Syllabus - Statistics I

Bachelor’s Degree in Management
Course Director: Professor Dr. Maria Teresa Fortunato Pereira Esteves
Academic Year: 2025/2026

Course Unit: Statistics I - English Track
Field: Data Science and Statistics
Course Coordinator: Sandra Custódio

Instructor: Paulo Fagandini
Year/Semester: 2nd Year / 3rd Semester
Weekly Hours: 3 Hours
ECTS: 4

General Objective

At the end of the course, students should understand index number theory, acquire basic concepts of random variables, and be able to identify and apply key probability models in the context of random phenomena. The main goal is to convey these concepts in a way that enables reasoning in uncertain environments and supports learning other statistical techniques.

Competencies

Students should:

• Understand methodologies related to index numbers, probabilities, random variables, and parameters.
  
• Acquire skills for the combined use of different statistical techniques to obtain results that support decision-making in random environments.
  
• Be able to use the main statistical techniques to perform analyses and interpret results in business and institutional contexts.

Learning Outcomes

The student should:

• Master the methodology of index numbers within the context of key economic and financial indicators.
  
• Master the fundamental concepts of probability theory and calculate probabilities associated with random phenomena.
  
• Be able to characterize random variables and identify their probability distributions.
  
• Gain competence in combining various statistical techniques to support decision-making in uncertain environments.

Syllabus

1. Index Numbers
   1. Introduction. Definition of Simple Indexes and Growth Rates
      
   2. Index Series: Fixed Base and Moving Base
      
   3. Properties of Simple Indexes
   4. Composite Index Numbers. Concept of Basket. Consumer Price Index (CPI)
      
   5. Composite Index Series: Fixed Base and Moving Base
      
   6. Desirable Properties of Composite Indexes. Problems in constructing index numbers
      
2. Probability, Random Variables, Probability Distributions, and Population Characteristics
   1. Concepts of Random Phenomena, Random Experiments, Sample Space, and Events
      
   2. Concepts of Probability. Kolmogorov AxiomsStatistics I - Course Syllabus (2024/2025)

Stored records:

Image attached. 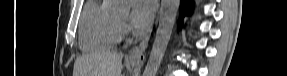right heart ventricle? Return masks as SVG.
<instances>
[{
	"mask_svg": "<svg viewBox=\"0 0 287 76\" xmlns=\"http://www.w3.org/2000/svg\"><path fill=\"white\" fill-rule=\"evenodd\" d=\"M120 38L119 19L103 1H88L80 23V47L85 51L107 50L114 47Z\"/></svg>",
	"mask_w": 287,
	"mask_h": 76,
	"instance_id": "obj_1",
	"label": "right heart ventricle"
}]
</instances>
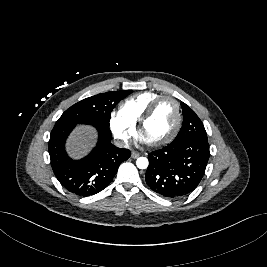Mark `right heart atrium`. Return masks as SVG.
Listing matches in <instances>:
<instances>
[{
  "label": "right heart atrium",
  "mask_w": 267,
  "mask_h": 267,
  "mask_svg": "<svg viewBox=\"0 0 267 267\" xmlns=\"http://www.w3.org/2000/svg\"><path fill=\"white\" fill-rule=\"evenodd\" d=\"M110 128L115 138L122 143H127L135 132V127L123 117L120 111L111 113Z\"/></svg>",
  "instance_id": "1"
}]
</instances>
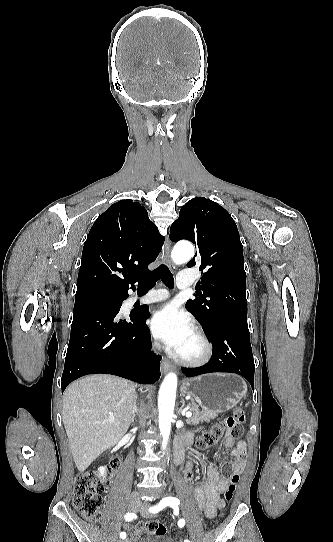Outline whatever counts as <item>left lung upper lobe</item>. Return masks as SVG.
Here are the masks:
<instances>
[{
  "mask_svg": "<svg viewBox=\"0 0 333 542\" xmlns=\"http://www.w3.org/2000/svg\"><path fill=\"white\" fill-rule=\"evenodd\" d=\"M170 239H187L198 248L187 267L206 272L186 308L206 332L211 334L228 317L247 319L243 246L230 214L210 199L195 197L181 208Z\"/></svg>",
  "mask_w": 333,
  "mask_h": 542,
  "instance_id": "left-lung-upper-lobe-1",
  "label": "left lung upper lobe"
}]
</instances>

==

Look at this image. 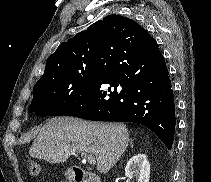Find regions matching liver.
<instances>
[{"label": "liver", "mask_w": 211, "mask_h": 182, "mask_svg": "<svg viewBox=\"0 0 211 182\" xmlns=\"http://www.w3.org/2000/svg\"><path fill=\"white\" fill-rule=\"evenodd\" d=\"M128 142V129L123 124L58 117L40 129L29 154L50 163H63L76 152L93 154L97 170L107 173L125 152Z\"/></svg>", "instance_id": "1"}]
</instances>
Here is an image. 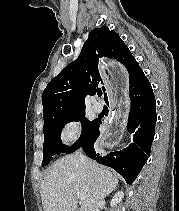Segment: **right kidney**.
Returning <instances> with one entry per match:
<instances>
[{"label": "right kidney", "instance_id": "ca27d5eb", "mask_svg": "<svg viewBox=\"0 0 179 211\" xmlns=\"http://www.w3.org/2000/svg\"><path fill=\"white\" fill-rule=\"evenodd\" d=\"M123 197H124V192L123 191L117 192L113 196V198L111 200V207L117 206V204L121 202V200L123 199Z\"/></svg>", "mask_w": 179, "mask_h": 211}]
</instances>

▶ [Do this]: Reproduce, word for word, the part of the course syllabus from "Course Unit: Statistics" to "other statistical techniques.". The entries are not needed for any of the work here.

▶ [Finished task]:
Course Unit: Statistics I - English Track
Field: Data Science and Statistics
Course Coordinator: Sandra Custódio

Instructor: Paulo Fagandini
Year/Semester: 2nd Year / 3rd Semester
Weekly Hours: 3 Hours
ECTS: 4

General Objective

At the end of the course, students should understand index number theory, acquire basic concepts of random variables, and be able to identify and apply key probability models in the context of random phenomena. The main goal is to convey these concepts in a way that enables reasoning in uncertain environments and supports learning other statistical techniques.